Titre original : « Sunset Blvd. »
Elle :
(pas revu)
Lui :
Billy Wilder n’a sans doute pas toujours été considéré à sa juste valeur par les cinéphiles (1) et pourtant il a signé plusieurs très grands films. Boulevard du Crépuscule est probablement celui à mettre en premier. Sunset Boulevard, c’est le nom de la rue bien connue de Los Angeles où vivent nombre de stars du cinéma ; Sunset Blvd., le film, met en scène une grande star oubliée du muet qui vit recluse, au bord de la folie, persuadée que le monde entier attend son retour. Un jeune scénariste désargenté va devenir son gigolo.
Boulevard du Crépuscule est un film très original et particulier, par le fond et par la forme. Il donne une vision d’Hollywood et de la starisation qui est peu commune, une vision un peu cruelle sur l’envers du décor. Le fait que Billy Wilder fasse jouer les rôles des « déchus » par des acteurs qui sont eux-mêmes très proches de leur personnage donne un climat particulier au film : Gloria Swanson est elle-même une grande star du muet qui a vu sa carrière se terminer brutalement à l’avènement du parlant. Le film que l’héroine regarde avec son gigolo n’est autre que Queen Kelly de 1928 avec… Gloria Swanson et dirigé par… Erich von Stroheim, dont la carrière en tant que réalisateur s’est arrêtée, justement après avoir été renvoyé par Gloria Swanson (2). Et Billy Wilder lui fait jouer 20 ans plus tard le rôle d’un ex-metteur en scène devenu le maître d’hôtel de son ex-star… Quelle ironie ! Cette audace, cette liberté de ton donne au film un caractère unique. La scène finale de l’escalier est mémorable, on y voit l’espace de quelques instants Von Stroheim l’acteur redevenir Von Stroheim le réalisateur. Lui et Gloria Swanson se donnent en tous cas entièrement à leur rôle, semblant tous deux accepter et assumer pleinement leur personnage de « déchu ».

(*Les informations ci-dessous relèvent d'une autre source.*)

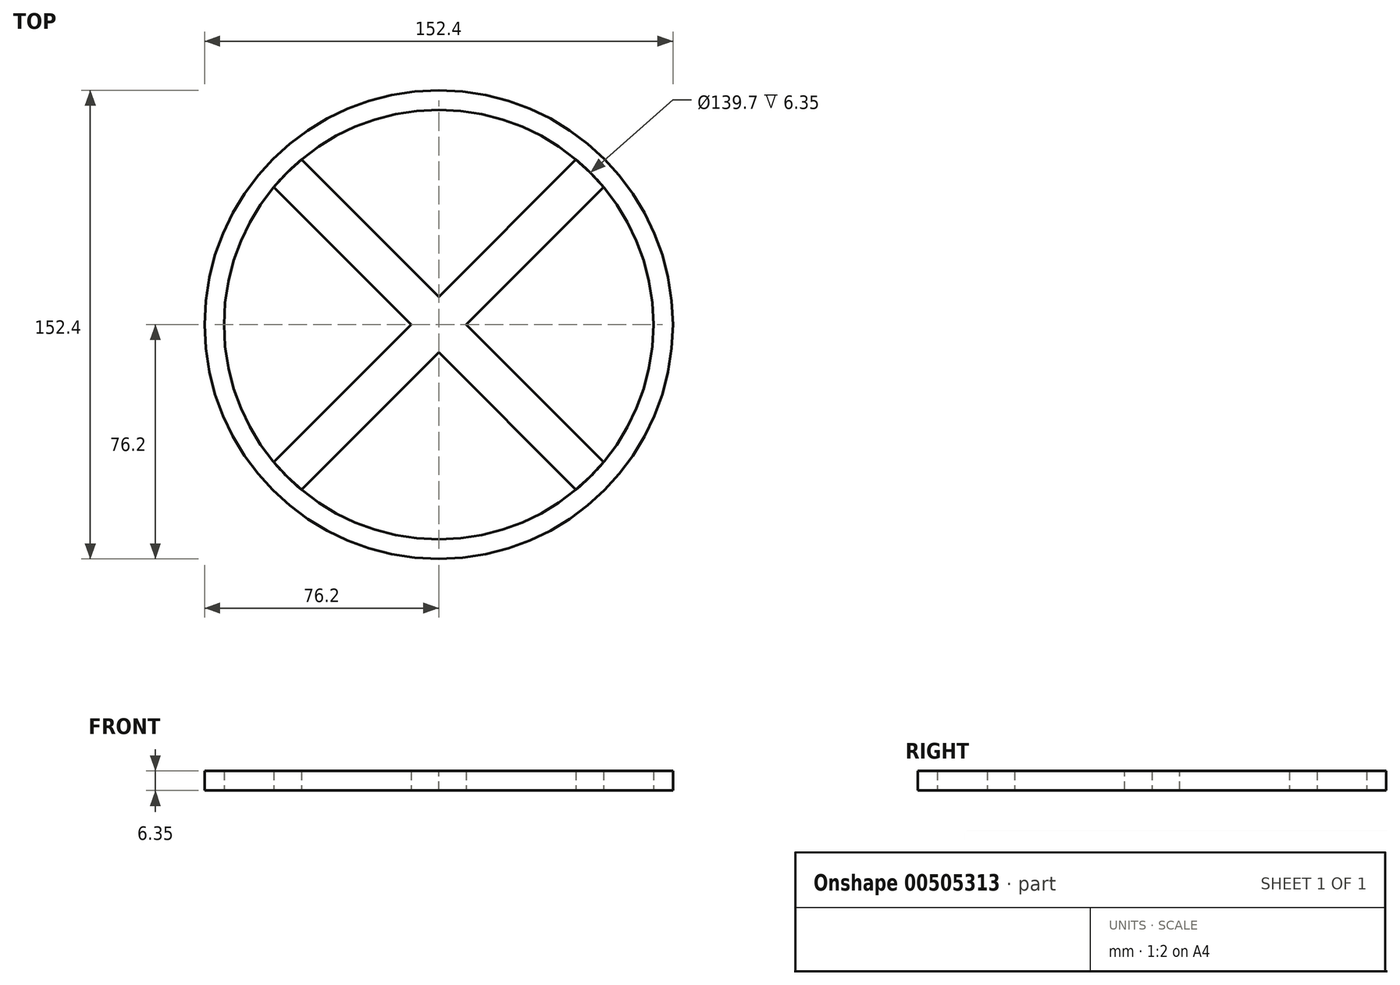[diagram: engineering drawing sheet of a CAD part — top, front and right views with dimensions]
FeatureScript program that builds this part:
annotation { "Feature Type Name" : "Feature", "Feature Type Description" : "" }
export const myFeature = defineFeature(function(context is Context, id is Id, definition is map)
    precondition{}
    {
        {
            var Q0;
            Q0=qCreatedBy(makeId("Top.planeOp"),FACE);
            var sketch = newSketch(context, id + "F0", { "sketchPlane" : qUnion([Q0])});
            skCircle(sketch, "E0", {"center": v(0, 0) * mm, "radius": 76.2 * mm});
            skCircle(sketch, "E1", {"center": v(0, 0) * mm, "radius": 69.85 * mm});
            skLineSegment(sketch, "E2", {"start": v(0, 0) * mm, "end": v(-76.2, 76.2) * mm});
            skLineSegment(sketch, "E3", {"start": v(0, 0) * mm, "end": v(75.1, 75.1) * mm});
            skLineSegment(sketch, "E4.MirrorCS", {"start": v(0, 0) * mm, "end": v(75.1, -75.1) * mm});
            skLineSegment(sketch, "E5.MirrorCS", {"start": v(0, 0) * mm, "end": v(-76.2, -76.2) * mm});
            skLineSegment(sketch, "E6.0", {"start": v(0, -8.98) * mm, "end": v(79.59, 70.6) * mm});
            skLineSegment(sketch, "E6.1", {"start": v(0, -8.98) * mm, "end": v(-80.68, 71.7) * mm});
            skLineSegment(sketch, "E7.0", {"start": v(0, 8.98) * mm, "end": v(70.6, 79.59) * mm});
            skLineSegment(sketch, "E7.1", {"start": v(0, 8.98) * mm, "end": v(-71.7, 80.68) * mm});
            skLineSegment(sketch, "E8.0", {"start": v(0, -8.98) * mm, "end": v(70.6, -79.59) * mm});
            skLineSegment(sketch, "E8.1", {"start": v(0, -8.98) * mm, "end": v(-71.7, -80.68) * mm});
            skLineSegment(sketch, "E9.0", {"start": v(0, 8.98) * mm, "end": v(79.59, -70.6) * mm});
            skLineSegment(sketch, "E9.1", {"start": v(0, 8.98) * mm, "end": v(-80.68, -71.7) * mm});
            skSolve(sketch);
        }
        {
            var Q0;
            {var subQ0=sQuery(id+"F0.wireOp",EDGE,"E7.1");var subQ1=sQuery(id+"F0.wireOp",EDGE,"E1");var subQ2=makeQuery(id+"F0.imprint","INTERSECT",VERTEX,{"derivedFrom":[subQ1,subQ0]});Q0=makeQuery(id+"F0.imprint","IMPRINT",FACE,{"disambiguationData":[TD([[makeQuery(id+"F0.imprint","IMPRINT",EDGE,{"disambiguationData":[TD([[subQ2,-1.0]])],"derivedFrom":subQ1}),1.0]])]});}
            var Q1;
            {var subQ0=sQuery(id+"F0.wireOp",EDGE,"E2");var subQ1=sQuery(id+"F0.wireOp",EDGE,"E1");var subQ2=makeQuery(id+"F0.imprint","INTERSECT",VERTEX,{"derivedFrom":[subQ1,subQ0]});Q1=makeQuery(id+"F0.imprint","IMPRINT",FACE,{"disambiguationData":[TD([[makeQuery(id+"F0.imprint","IMPRINT",EDGE,{"disambiguationData":[TD([[subQ2,-1.0]])],"derivedFrom":subQ1}),1.0]])]});}
            var Q2;
            {var subQ0=sQuery(id+"F0.wireOp",EDGE,"E9.1");var subQ1=sQuery(id+"F0.wireOp",EDGE,"E1");var subQ2=makeQuery(id+"F0.imprint","INTERSECT",VERTEX,{"derivedFrom":[subQ1,subQ0]});Q2=makeQuery(id+"F0.imprint","IMPRINT",FACE,{"disambiguationData":[TD([[makeQuery(id+"F0.imprint","IMPRINT",EDGE,{"disambiguationData":[TD([[subQ2,-1.0]])],"derivedFrom":subQ1}),1.0]])]});}
            var Q3;
            {var subQ0=sQuery(id+"F0.wireOp",EDGE,"E5.MirrorCS");var subQ1=sQuery(id+"F0.wireOp",EDGE,"E1");var subQ2=makeQuery(id+"F0.imprint","INTERSECT",VERTEX,{"derivedFrom":[subQ1,subQ0]});Q3=makeQuery(id+"F0.imprint","IMPRINT",FACE,{"disambiguationData":[TD([[makeQuery(id+"F0.imprint","IMPRINT",EDGE,{"disambiguationData":[TD([[subQ2,-1.0]])],"derivedFrom":subQ1}),1.0]])]});}
            var Q4;
            {var subQ1=sQuery(id+"F0.wireOp",EDGE,"E4.MirrorCS");var subQ3=sQuery(id+"F0.wireOp",EDGE,"E6.0");var subQ4=makeQuery(id+"F0.imprint","INTERSECT",VERTEX,{"derivedFrom":[subQ1,subQ3]});Q4=makeQuery(id+"F0.imprint","IMPRINT",FACE,{"disambiguationData":[TD([[makeQuery(id+"F0.imprint","IMPRINT",EDGE,{"disambiguationData":[TD([[subQ4,1.0]])],"derivedFrom":subQ1}),-1.0]])]});}
            var Q5;
            {var subQ0=sQuery(id+"F0.wireOp",EDGE,"E5.MirrorCS");var subQ5=sQuery(id+"F0.wireOp",EDGE,"E6.1");var subQ6=makeQuery(id+"F0.imprint","INTERSECT",VERTEX,{"derivedFrom":[subQ0,subQ5]});Q5=makeQuery(id+"F0.imprint","IMPRINT",FACE,{"disambiguationData":[TD([[makeQuery(id+"F0.imprint","IMPRINT",EDGE,{"disambiguationData":[TD([[subQ6,-1.0]])],"derivedFrom":subQ5}),-1.0]])]});}
            var Q6;
            {var subQ1=sQuery(id+"F0.wireOp",EDGE,"E2");var subQ3=sQuery(id+"F0.wireOp",EDGE,"E9.1");var subQ4=makeQuery(id+"F0.imprint","INTERSECT",VERTEX,{"derivedFrom":[subQ1,subQ3]});Q6=makeQuery(id+"F0.imprint","IMPRINT",FACE,{"disambiguationData":[TD([[makeQuery(id+"F0.imprint","IMPRINT",EDGE,{"disambiguationData":[TD([[subQ4,1.0]])],"derivedFrom":subQ1}),-1.0]])]});}
            var Q7;
            {var subQ0=sQuery(id+"F0.wireOp",EDGE,"E4.MirrorCS");var subQ5=sQuery(id+"F0.wireOp",EDGE,"E6.0");var subQ6=makeQuery(id+"F0.imprint","INTERSECT",VERTEX,{"derivedFrom":[subQ0,subQ5]});Q7=makeQuery(id+"F0.imprint","IMPRINT",FACE,{"disambiguationData":[TD([[makeQuery(id+"F0.imprint","IMPRINT",EDGE,{"disambiguationData":[TD([[subQ6,-1.0]])],"derivedFrom":subQ5}),1.0]])]});}
            var Q8;
            {var subQ0=sQuery(id+"F0.wireOp",EDGE,"E8.0");var subQ1=sQuery(id+"F0.wireOp",EDGE,"E1");var subQ2=makeQuery(id+"F0.imprint","INTERSECT",VERTEX,{"derivedFrom":[subQ1,subQ0]});Q8=makeQuery(id+"F0.imprint","IMPRINT",FACE,{"disambiguationData":[TD([[makeQuery(id+"F0.imprint","IMPRINT",EDGE,{"disambiguationData":[TD([[subQ2,-1.0]])],"derivedFrom":subQ1}),1.0]])]});}
            var Q9;
            {var subQ0=sQuery(id+"F0.wireOp",EDGE,"E4.MirrorCS");var subQ1=sQuery(id+"F0.wireOp",EDGE,"E1");var subQ2=makeQuery(id+"F0.imprint","INTERSECT",VERTEX,{"derivedFrom":[subQ1,subQ0]});Q9=makeQuery(id+"F0.imprint","IMPRINT",FACE,{"disambiguationData":[TD([[makeQuery(id+"F0.imprint","IMPRINT",EDGE,{"disambiguationData":[TD([[subQ2,-1.0]])],"derivedFrom":subQ1}),1.0]])]});}
            var Q10;
            {var subQ0=sQuery(id+"F0.wireOp",EDGE,"E3");var subQ1=sQuery(id+"F0.wireOp",EDGE,"E1");var subQ2=makeQuery(id+"F0.imprint","INTERSECT",VERTEX,{"derivedFrom":[subQ1,subQ0]});Q10=makeQuery(id+"F0.imprint","IMPRINT",FACE,{"disambiguationData":[TD([[makeQuery(id+"F0.imprint","IMPRINT",EDGE,{"disambiguationData":[TD([[subQ2,1.0]])],"derivedFrom":subQ1}),1.0]])]});}
            var Q11;
            {var subQ0=sQuery(id+"F0.wireOp",EDGE,"E3");var subQ1=sQuery(id+"F0.wireOp",EDGE,"E1");var subQ2=makeQuery(id+"F0.imprint","INTERSECT",VERTEX,{"derivedFrom":[subQ1,subQ0]});Q11=makeQuery(id+"F0.imprint","IMPRINT",FACE,{"disambiguationData":[TD([[makeQuery(id+"F0.imprint","IMPRINT",EDGE,{"disambiguationData":[TD([[subQ2,-1.0]])],"derivedFrom":subQ1}),1.0]])]});}
            extrude(context, id + "F1", {"entities" : qUnion([Q0, Q1, Q2, Q3, Q4, Q5, Q6, Q7, Q8, Q9, Q10, Q11]), "depth" : 6.35 * mm});
        }
        {
            var Q0;
            Q0 = qSketchRegion(id + "F0", true);
            extrude(context, id + "F2", {"entities" : qUnion([Q0]), "depth" : 6.35 * mm});
        }
        {
            var Q0;
            Q0=qCreatedBy(makeId("Top.planeOp"),FACE);
            var sketch = newSketch(context, id + "F3", { "sketchPlane" : qUnion([Q0])});
            skCircle(sketch, "E10", {"center": v(0, 0) * mm, "radius": 69.85 * mm});
            skSolve(sketch);
        }
        {
            var Q0;
            Q0 = qSketchRegion(id + "F3", true);
            extrude(context, id + "F4", {"entities" : qUnion([Q0]), "depth" : 0.03 * mm});
        }
    });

Boulevard du Crépuscule est aussi original sur la forme, ne serait-ce que par sa construction : le film est un flash-back et c’est un cadavre qui raconte son histoire, ce qui n’est pas si courant (3). Le film de Billy Wilder est un regard sur le monde du cinéma à la fois porteur de rêve et profondément cruel. Un film très intense, un petit chef d’œuvre qui fait partie de ces films qui vous marque durablement.
Note : 
Acteurs: William Holden, Gloria Swanson, Erich von Stroheim, Nancy Olson
Voir la fiche du film et la filmographie de Billy Wilder sur le site IMDB.
Voir les autres films de Billy Wilder chroniqués sur ce blog…
(1) Dans leur livre 50 ans de cinéma américain, Jean-Pierre Coursodon et Bertrand Tavernier explique ce dédain de la critique cinéphilique envers Billy Wilder par le fait qu’il écrivait ses scénarios : un véritable auteur de films est censé être un « pur » metteur en scène…
(2) Gloria Swanson, qui était productrice sur le film Queen Kelly, a renvoyé Erich von Stroheim au tiers du tournage. Cela mit fin à la carrière de metteur en scène de Von Stroheim, déjà très mal vu par les studios. A noter que, bien que tourné en 1928, Queen Kelly n’était toujours pas sorti en 1950. Il n’est vraiment sorti qu’en… 1985 !
Parmi les autres « vrais acteurs », on notera les 3 joueurs de bridge : l’un est facile à reconnaître, c’est Buster Keaton, les deux autres beaucoup moins : il s’agit de Anna Q. Nilsson et H.B. Warner, deux acteurs du muet. En outre, Cecil B. DeMille joue bien entendu son propre rôle, tout comme la journaliste à potins Hedda Hopper.
(3) C’est même une règle de ne jamais faire parler les cadavres. Initialement, le cadavre était transporté à la morgue et racontait son histoire aux autres cadavres… Cette scène faisant rire le public dans les premières projections, elle fut enlevée du montage final.